Y un día, en medio de uno de esos recuerdos, me di cuenta de algo. 

Me di cuenta de que malgastaba el tiempo. Que estaba enterrando los momentos felices bajo toneladas de culpa inútil. 

Que me estaba olvidando de sus risas, se su preciosa sonrisa, de las tardes de conversaciones interminables, de los abrazos, de los te quietos. 

Fue como despertar de un sueño largo y pesado. Como pasar de la penumbra a la luz.

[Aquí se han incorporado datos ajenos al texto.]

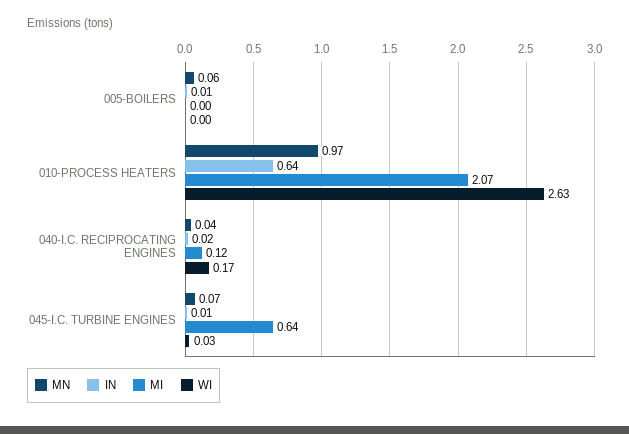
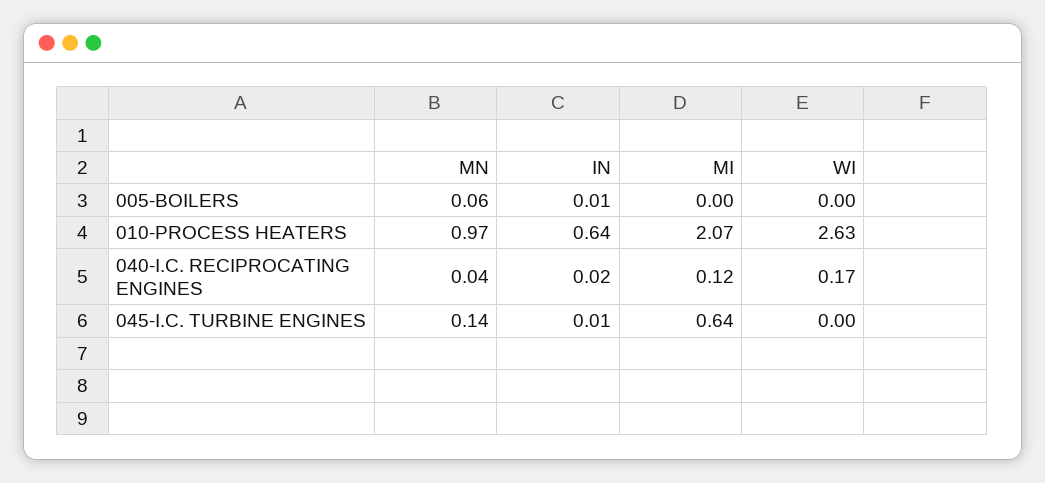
  {
    "MN": {
      "005-BOILERS": 0.06,
      "010-PROCESS HEATERS": 0.97,
      "040-I.C. RECIPROCATING ENGINES": 0.04,
-     "045-I.C. TURBINE ENGINES": 0.07
+     "045-I.C. TURBINE ENGINES": 0.14
    },
    "IN": {
      "005-BOILERS": 0.01,
      "010-PROCESS HEATERS": 0.64,
      "040-I.C. RECIPROCATING ENGINES": 0.02,
      "045-I.C. TURBINE ENGINES": 0.01
    },
    "MI": {
      "005-BOILERS": 0,
      "010-PROCESS HEATERS": 2.07,
      "040-I.C. RECIPROCATING ENGINES": 0.12,
      "045-I.C. TURBINE ENGINES": 0.64
    },
    "WI": {
      "005-BOILERS": 0,
      "010-PROCESS HEATERS": 2.63,
      "040-I.C. RECIPROCATING ENGINES": 0.17,
-     "045-I.C. TURBINE ENGINES": 0.03
+     "045-I.C. TURBINE ENGINES": 0
    }
  }

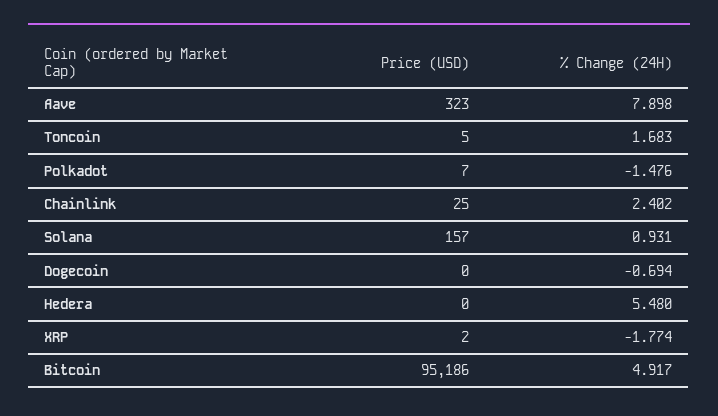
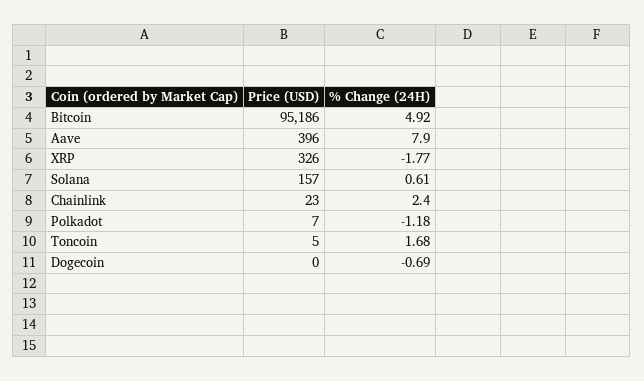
  {
    "Price (USD)": {
-     "Aave": 323,
+     "Aave": 396,
      "Toncoin": 5,
      "Polkadot": 7,
-     "Chainlink": 25,
+     "Chainlink": 23,
      "Solana": 157,
      "Dogecoin": 0,
-     "Hedera": 0,
-     "XRP": 2,
+     "XRP": 326,
      "Bitcoin": 95186
    },
    "% Change (24H)": {
      "Aave": 7.898,
      "Toncoin": 1.683,
-     "Polkadot": -1.476,
+     "Polkadot": -1.18,
      "Chainlink": 2.402,
-     "Solana": 0.931,
+     "Solana": 0.61,
      "Dogecoin": -0.694,
-     "Hedera": 5.48,
      "XRP": -1.774,
      "Bitcoin": 4.917
    }
  }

No fue inmediato ni fácil, pero empecé a entender que vivir va de fallar y aprender. Que nadie aprende a conducir sin llevarnos algún susto, ni a montar en bici sin una herida en las rodillas. Y que el perdón no es para borrar el pasado, sino para poder avanzar.

Así que empecé a perdonarme, poco a poco. A comprender que la culpa no me devolvería a nadie ni nada. Y que el único camino hacia adelante era recordar los buenos momentos, los lugares donde fuimos felices, las risas que nos sacamos mutuamente.

Aunque no era la primera vez que me enfrentaba la muerte de alguien muy querido para mí, si fue la primera vez que sentí esa mezcla de dolor y culpa.

Hoy, el dolor sigue ahí, claro. Pero ya no está envuelto en culpa. Ahora, cuando miro atrás, veo más risas que lágrimas.